Provided data ▸
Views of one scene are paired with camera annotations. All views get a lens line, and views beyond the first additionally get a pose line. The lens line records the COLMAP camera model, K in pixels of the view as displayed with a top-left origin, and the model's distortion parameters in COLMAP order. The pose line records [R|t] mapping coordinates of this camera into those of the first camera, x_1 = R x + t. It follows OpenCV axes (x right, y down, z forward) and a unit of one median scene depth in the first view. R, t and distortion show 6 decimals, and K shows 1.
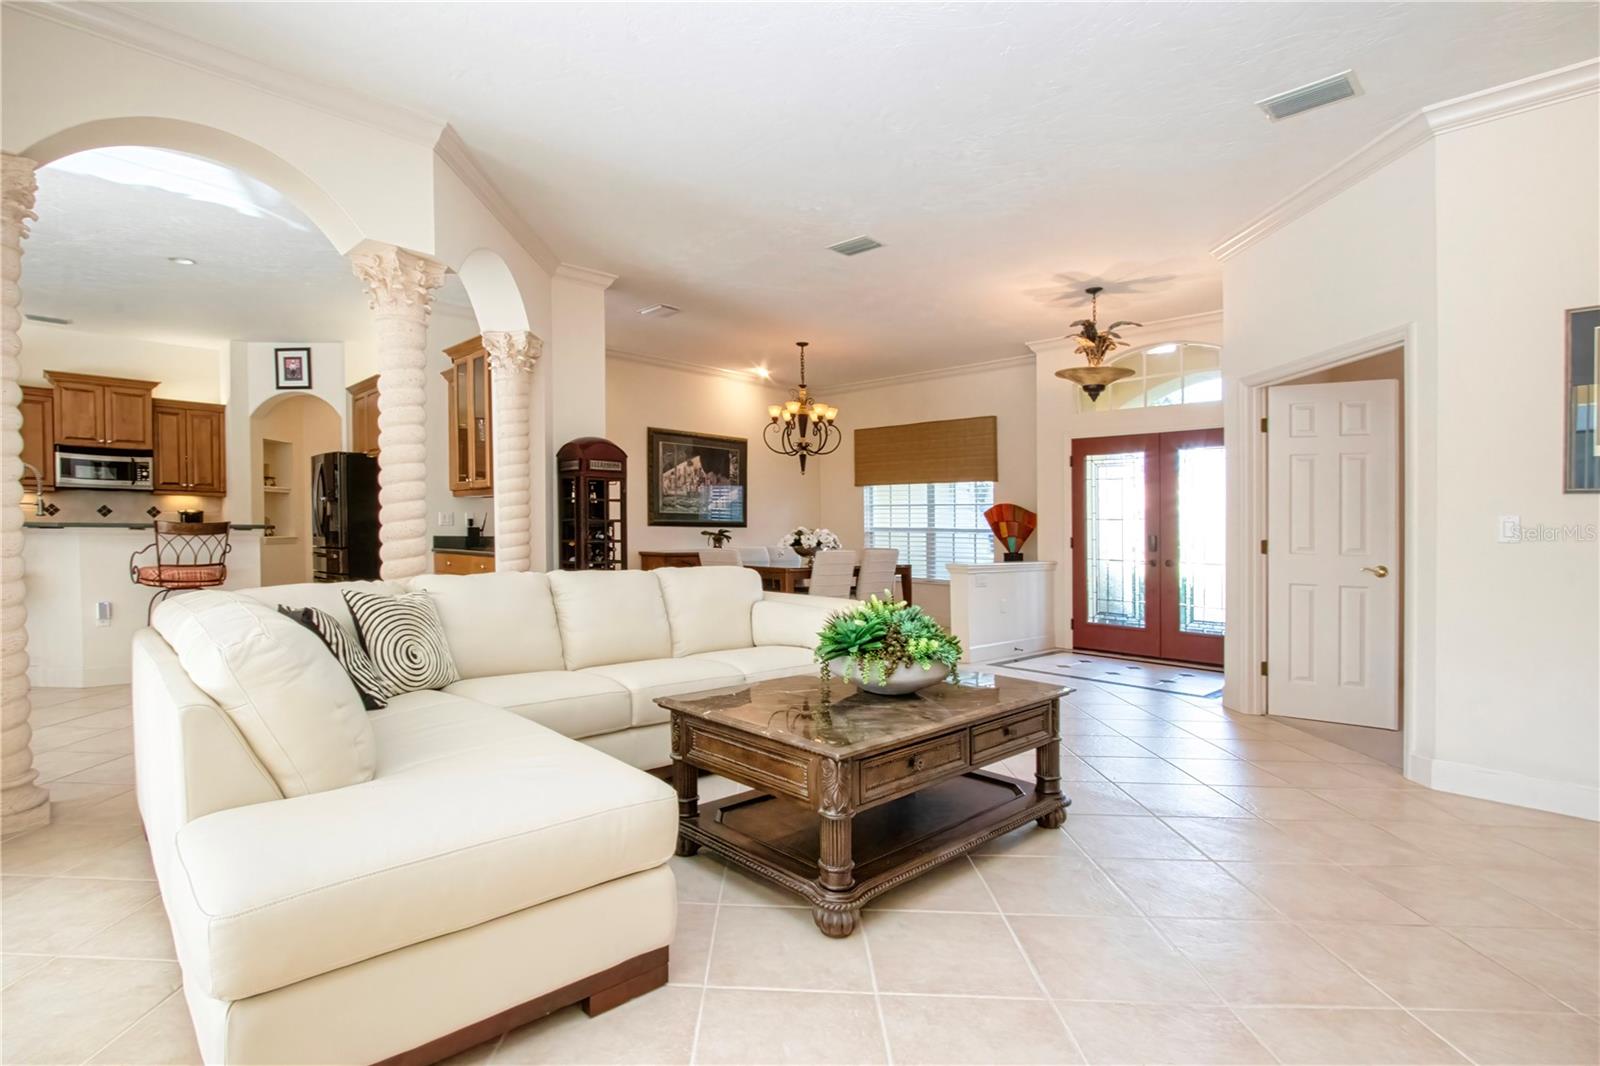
lens RADIAL K [[782.0, 0, 753.8], [0, 782.0, 495.1], [0, 0, 1]] dist [-0.002158, 0.000091]
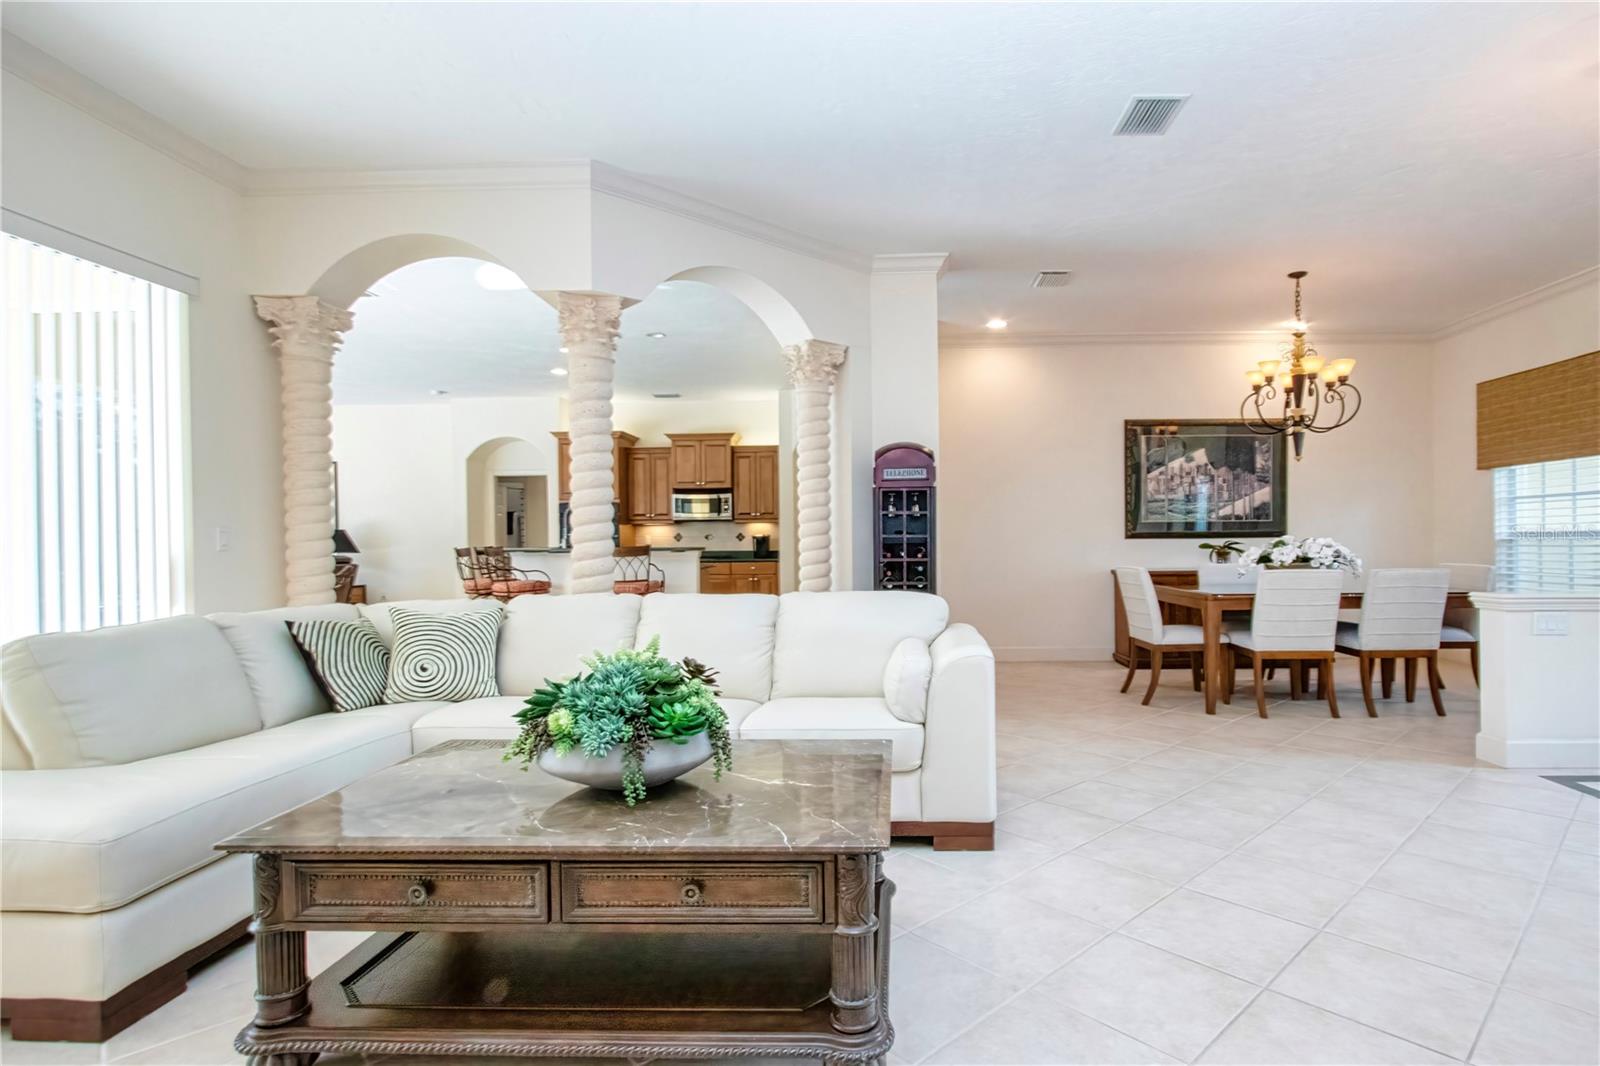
lens RADIAL K [[804.8, 0, 896.8], [0, 804.8, 537.1], [0, 0, 1]] dist [-0.000912, -0.000039]
pose [[0.735059, -0.024752, -0.677551, 0.293363], [0.049029, 0.998658, 0.016709, 0.012797], [0.676228, -0.045502, 0.735286, 0.225536]]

Task to carry out ▸ In copying the listing, reproduce each line exactly and omit the pictures.

Result of this task ▸
Views of one scene are paired with camera annotations. All views get a lens line, and views beyond the first additionally get a pose line. The lens line records the COLMAP camera model, K in pixels of the view as displayed with a top-left origin, and the model's distortion parameters in COLMAP order. The pose line records [R|t] mapping coordinates of this camera into those of the first camera, x_1 = R x + t. It follows OpenCV axes (x right, y down, z forward) and a unit of one median scene depth in the first view. R, t and distortion show 6 decimals, and K shows 1.
lens RADIAL K [[782.0, 0, 753.8], [0, 782.0, 495.1], [0, 0, 1]] dist [-0.002158, 0.000091]
lens RADIAL K [[804.8, 0, 896.8], [0, 804.8, 537.1], [0, 0, 1]] dist [-0.000912, -0.000039]
pose [[0.735059, -0.024752, -0.677551, 0.293363], [0.049029, 0.998658, 0.016709, 0.012797], [0.676228, -0.045502, 0.735286, 0.225536]]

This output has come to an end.